Bei den meisten Nutzfahrzeuggruppen sind die Fahrleistungen höher und der Bestandsumschlag schneller als beim Pkw. Eine Ausnahme bilden kleine Lkw mit 3,5 bis 7,5 t zulässiger Gesamtmasse, in deren Gruppe sich auch viele ältere Fahrzeuge befinden und die etwa auch bei Handwerksbetrieben oder kleinen Bauunternehmen zum Einsatz kommen. Durch schnellen Bestandsumschlag und hohe Fahrleistungen zeichnen sich vor allem Sattelzugmaschinen aus, die mit etwa 90.000 km pro Jahr, die zu großen Teilen im Fernverkehr erbracht werden, die Fahrzeuggruppe mit der höchsten Jahresfahrleistung bilden. Bei ihnen wird außerdem fast der gesamte Fahrzeugbestand innerhalb eines Jahrzehnts ausgewechselt. Innovationen in den Fahrzeugen setzen sich bei Sattelzugmaschinen somit besonders schnell im Bestand durch. Allerdings ist bei dieser Fahrzeuggruppe zu beachten, dass ein großer Teil der in Deutschland absolvierten Fahrleistung (2014: 41 % der Fahrleistung auf Bundesautobahnen)Footnote 26 durch ausländische Sattelzugmaschinen erbracht werden. Insofern sind Bestand und Nutzungs-Charakteristika von in Deutschland zugelassenen Fahrzeugen bei dieser Gruppe weniger aussagekräftig für das bundesweite Verkehrsgeschehen als im Fall anderer Fahrzeuggruppen.

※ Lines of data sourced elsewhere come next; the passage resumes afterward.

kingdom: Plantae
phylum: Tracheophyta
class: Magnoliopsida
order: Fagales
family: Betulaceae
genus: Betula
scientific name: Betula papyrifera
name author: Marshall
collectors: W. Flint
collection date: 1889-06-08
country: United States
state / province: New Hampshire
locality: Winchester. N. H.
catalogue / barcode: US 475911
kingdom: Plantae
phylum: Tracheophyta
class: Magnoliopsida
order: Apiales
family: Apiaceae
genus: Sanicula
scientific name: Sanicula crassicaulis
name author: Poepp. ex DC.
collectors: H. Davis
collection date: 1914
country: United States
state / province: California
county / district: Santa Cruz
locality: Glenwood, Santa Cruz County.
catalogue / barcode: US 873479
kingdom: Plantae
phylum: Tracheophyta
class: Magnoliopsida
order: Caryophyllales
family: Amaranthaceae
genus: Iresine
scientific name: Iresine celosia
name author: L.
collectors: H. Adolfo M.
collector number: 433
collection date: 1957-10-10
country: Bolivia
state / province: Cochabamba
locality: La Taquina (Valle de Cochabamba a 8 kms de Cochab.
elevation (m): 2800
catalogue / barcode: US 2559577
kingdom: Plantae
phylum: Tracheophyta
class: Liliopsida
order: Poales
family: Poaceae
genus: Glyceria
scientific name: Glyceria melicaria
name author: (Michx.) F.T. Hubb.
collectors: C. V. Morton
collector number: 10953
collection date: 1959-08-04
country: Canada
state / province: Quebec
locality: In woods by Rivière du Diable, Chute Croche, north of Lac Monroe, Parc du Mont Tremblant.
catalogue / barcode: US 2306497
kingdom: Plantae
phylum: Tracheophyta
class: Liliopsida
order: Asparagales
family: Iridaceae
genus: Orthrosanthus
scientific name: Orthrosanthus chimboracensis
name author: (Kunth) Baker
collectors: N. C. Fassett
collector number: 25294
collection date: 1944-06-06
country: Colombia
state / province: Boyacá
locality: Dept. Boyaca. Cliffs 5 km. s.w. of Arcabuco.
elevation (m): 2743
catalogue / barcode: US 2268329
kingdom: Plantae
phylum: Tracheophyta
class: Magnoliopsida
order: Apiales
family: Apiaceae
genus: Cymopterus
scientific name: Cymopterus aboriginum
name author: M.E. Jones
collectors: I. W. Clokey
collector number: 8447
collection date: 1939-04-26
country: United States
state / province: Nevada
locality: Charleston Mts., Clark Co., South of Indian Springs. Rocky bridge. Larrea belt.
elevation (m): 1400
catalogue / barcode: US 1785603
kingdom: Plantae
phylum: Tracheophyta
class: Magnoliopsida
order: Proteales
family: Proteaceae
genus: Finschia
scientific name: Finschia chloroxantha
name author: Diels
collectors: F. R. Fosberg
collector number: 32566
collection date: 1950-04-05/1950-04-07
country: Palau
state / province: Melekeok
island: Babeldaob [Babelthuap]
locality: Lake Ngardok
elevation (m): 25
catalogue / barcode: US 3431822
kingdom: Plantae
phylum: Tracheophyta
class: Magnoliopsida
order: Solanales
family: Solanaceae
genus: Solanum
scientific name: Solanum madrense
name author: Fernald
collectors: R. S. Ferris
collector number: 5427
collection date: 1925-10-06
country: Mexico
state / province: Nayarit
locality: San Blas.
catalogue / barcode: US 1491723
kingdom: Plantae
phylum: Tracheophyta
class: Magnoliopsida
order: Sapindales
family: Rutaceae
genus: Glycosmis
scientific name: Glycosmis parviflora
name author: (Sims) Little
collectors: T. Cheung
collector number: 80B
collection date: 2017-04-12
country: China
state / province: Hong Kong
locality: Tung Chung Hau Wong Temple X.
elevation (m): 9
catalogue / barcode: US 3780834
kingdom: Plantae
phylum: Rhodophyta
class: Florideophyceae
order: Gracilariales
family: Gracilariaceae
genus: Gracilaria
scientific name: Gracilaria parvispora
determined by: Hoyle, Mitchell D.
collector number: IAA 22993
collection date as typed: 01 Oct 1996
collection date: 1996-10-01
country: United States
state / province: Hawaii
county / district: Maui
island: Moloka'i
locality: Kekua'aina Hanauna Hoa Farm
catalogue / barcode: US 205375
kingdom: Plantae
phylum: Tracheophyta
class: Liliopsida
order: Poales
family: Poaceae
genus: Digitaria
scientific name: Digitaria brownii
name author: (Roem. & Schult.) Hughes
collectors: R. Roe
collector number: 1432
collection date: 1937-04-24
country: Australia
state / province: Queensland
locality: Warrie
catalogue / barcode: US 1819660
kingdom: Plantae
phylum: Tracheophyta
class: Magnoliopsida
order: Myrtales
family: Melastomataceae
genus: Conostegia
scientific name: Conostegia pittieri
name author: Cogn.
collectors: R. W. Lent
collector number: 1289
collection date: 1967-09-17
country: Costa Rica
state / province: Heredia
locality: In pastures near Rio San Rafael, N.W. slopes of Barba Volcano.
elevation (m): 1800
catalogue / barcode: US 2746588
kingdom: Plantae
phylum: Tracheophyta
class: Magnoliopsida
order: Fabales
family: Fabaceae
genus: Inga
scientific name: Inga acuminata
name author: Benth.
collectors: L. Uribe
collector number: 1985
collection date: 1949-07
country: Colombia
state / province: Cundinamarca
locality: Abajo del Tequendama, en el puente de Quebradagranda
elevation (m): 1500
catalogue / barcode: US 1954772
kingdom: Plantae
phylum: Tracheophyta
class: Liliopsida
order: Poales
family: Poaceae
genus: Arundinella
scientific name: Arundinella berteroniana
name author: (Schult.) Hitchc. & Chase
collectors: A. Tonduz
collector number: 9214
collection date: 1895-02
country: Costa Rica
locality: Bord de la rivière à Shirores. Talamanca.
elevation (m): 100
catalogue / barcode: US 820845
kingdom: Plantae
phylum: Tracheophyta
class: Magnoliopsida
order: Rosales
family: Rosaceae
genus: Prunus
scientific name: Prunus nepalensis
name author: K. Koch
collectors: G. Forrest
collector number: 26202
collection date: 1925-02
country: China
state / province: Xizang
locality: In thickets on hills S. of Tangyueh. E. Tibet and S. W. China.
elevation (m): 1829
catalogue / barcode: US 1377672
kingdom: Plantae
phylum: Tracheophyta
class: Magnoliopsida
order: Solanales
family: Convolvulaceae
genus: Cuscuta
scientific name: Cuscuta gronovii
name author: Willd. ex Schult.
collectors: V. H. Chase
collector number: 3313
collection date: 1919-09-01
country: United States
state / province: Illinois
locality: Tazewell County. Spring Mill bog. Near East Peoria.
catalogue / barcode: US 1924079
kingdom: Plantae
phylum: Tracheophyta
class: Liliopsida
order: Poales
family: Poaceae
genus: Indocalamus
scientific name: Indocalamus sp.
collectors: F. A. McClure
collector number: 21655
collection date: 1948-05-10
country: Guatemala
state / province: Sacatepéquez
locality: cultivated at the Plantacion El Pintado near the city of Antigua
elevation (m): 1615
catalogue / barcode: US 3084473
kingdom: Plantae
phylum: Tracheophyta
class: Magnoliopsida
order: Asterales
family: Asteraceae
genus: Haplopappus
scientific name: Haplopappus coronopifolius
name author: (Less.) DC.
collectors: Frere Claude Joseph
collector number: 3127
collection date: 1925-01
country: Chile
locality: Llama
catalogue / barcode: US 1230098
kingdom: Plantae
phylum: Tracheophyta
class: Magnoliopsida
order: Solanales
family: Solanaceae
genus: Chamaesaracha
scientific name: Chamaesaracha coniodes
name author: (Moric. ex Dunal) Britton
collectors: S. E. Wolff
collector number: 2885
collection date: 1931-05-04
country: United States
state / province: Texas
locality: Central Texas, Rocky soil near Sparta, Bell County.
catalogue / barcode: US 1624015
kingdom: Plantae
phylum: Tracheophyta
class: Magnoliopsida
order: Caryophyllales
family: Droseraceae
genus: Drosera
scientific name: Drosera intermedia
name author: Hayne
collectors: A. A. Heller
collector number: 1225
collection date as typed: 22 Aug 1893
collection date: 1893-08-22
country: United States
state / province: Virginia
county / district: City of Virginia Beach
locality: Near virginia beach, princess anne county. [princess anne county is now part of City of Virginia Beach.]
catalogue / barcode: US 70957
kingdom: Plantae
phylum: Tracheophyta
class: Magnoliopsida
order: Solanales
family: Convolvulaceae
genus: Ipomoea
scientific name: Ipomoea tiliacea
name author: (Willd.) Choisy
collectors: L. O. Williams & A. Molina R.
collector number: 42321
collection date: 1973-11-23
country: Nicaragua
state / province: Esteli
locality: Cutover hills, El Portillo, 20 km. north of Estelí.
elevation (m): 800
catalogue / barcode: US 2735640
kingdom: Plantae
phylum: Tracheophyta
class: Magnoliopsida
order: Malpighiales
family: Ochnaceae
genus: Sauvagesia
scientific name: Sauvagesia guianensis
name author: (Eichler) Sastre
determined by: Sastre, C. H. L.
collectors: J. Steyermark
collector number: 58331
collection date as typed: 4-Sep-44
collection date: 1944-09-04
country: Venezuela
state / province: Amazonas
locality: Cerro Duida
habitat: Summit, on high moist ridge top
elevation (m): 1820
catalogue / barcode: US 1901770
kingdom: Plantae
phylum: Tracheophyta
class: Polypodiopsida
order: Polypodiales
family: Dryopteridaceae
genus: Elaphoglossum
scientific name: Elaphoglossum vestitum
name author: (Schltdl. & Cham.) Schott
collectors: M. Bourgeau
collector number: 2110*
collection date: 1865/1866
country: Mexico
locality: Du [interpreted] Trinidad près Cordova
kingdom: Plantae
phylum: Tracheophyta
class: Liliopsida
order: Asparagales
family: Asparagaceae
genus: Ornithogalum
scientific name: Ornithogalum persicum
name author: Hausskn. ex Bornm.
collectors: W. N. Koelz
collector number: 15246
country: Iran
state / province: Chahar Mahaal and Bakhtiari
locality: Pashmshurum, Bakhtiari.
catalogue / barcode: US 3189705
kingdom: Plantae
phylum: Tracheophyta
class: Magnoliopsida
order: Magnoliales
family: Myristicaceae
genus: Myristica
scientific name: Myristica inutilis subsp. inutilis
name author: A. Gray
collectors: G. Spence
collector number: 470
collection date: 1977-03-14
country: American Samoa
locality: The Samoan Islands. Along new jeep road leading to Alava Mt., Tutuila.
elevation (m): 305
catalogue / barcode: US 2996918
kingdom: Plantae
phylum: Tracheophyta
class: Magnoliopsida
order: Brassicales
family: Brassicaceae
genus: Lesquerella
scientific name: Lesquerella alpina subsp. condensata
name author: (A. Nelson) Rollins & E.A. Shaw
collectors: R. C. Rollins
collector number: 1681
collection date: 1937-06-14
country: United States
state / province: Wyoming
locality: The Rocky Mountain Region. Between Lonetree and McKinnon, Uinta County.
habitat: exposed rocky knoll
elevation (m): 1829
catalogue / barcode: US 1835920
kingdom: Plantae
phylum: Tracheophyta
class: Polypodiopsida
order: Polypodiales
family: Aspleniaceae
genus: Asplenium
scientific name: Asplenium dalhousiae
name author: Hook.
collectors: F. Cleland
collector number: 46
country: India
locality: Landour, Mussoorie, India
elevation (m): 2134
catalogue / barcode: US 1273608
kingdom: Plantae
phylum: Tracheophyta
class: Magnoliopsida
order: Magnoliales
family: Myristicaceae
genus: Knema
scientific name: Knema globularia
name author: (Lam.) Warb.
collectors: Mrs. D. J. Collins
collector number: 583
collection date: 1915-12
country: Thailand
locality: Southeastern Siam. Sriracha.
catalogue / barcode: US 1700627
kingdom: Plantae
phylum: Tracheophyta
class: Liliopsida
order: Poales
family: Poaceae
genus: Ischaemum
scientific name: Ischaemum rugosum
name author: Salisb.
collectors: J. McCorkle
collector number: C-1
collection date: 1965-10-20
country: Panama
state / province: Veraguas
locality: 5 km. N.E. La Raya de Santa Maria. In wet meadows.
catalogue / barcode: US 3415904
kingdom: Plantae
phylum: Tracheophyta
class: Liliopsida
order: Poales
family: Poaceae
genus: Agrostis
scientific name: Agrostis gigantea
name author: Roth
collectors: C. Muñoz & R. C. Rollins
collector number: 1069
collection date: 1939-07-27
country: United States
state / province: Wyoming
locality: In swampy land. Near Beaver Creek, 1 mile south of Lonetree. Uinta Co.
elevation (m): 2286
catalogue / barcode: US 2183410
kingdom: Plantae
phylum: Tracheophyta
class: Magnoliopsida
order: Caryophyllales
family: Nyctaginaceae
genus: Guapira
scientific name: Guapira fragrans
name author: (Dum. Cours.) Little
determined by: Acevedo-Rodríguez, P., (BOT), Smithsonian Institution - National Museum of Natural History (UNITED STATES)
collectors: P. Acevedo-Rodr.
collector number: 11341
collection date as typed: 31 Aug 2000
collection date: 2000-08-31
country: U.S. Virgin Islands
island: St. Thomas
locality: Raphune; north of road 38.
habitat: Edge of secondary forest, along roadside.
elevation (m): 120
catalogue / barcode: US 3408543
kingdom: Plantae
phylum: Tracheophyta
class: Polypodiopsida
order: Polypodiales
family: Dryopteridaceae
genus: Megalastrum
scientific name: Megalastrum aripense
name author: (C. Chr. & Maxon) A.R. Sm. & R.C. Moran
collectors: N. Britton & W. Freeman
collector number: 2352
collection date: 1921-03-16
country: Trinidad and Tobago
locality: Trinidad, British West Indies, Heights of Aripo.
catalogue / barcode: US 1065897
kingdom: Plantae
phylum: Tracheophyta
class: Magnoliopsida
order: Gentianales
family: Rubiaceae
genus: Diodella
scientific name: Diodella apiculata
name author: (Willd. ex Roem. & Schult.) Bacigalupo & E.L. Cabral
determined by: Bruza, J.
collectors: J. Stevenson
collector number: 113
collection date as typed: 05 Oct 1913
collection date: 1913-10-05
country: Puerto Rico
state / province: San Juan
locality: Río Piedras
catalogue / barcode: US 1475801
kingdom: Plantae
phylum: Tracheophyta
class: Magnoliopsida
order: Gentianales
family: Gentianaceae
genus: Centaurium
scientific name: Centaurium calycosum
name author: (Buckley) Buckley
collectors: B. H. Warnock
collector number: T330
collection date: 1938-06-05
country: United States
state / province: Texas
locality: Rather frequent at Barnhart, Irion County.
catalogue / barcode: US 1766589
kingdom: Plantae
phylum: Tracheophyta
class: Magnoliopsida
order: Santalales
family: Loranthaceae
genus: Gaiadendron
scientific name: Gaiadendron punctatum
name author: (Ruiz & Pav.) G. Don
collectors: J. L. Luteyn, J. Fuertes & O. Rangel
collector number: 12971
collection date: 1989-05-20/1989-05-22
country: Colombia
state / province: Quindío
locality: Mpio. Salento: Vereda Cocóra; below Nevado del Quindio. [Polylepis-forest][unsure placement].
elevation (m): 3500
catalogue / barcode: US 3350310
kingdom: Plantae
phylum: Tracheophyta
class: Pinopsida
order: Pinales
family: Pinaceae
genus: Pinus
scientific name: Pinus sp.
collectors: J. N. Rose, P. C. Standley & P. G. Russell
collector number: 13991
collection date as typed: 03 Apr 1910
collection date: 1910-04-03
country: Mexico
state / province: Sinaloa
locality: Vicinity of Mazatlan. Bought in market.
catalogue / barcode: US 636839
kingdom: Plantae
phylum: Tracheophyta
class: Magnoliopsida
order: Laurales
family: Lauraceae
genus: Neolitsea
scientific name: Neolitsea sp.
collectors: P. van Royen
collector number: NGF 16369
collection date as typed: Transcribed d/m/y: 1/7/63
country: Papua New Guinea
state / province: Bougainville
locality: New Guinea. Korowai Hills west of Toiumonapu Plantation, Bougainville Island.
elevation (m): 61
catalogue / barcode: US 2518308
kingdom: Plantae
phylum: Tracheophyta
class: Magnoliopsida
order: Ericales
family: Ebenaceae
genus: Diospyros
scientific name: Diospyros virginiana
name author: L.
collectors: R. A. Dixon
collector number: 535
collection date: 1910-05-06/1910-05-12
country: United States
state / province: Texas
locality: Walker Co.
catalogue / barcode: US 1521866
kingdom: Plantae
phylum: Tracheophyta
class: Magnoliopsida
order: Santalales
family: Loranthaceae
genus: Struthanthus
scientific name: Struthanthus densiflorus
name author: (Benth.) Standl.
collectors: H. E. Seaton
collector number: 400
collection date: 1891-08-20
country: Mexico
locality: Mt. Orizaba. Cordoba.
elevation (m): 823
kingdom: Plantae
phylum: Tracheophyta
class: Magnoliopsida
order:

Herausgehoben seien noch die leichten Nutzfahrzeuge, die in den vergangenen Jahren stark an Bedeutung gewonnen haben. Dies gilt insbesondere für den Stadtverkehr, da diese Fahrzeuge vielfach für Lieferungen – etwa im Zustellverkehr für Onlinehandel – zum Einsatz kommen. Sie sind damit auch stark an einem wachsenden Güterverkehr in Wohngebieten beteiligt, die ursprünglich nicht für diesen, sondern vor allem für den Verkehr der Bevölkerung ausgelegt wurden. Damit tragen leichte Nutzfahrzeuge in besonderem Maße zu Herausforderungen im städtischen Verkehr und zu dortigen Emissionen bei, was in den vergangenen Jahren vor allem in diesem Segment zu Anstrengungen mit Blick auf eine Antriebsumstellung beigetragen hat.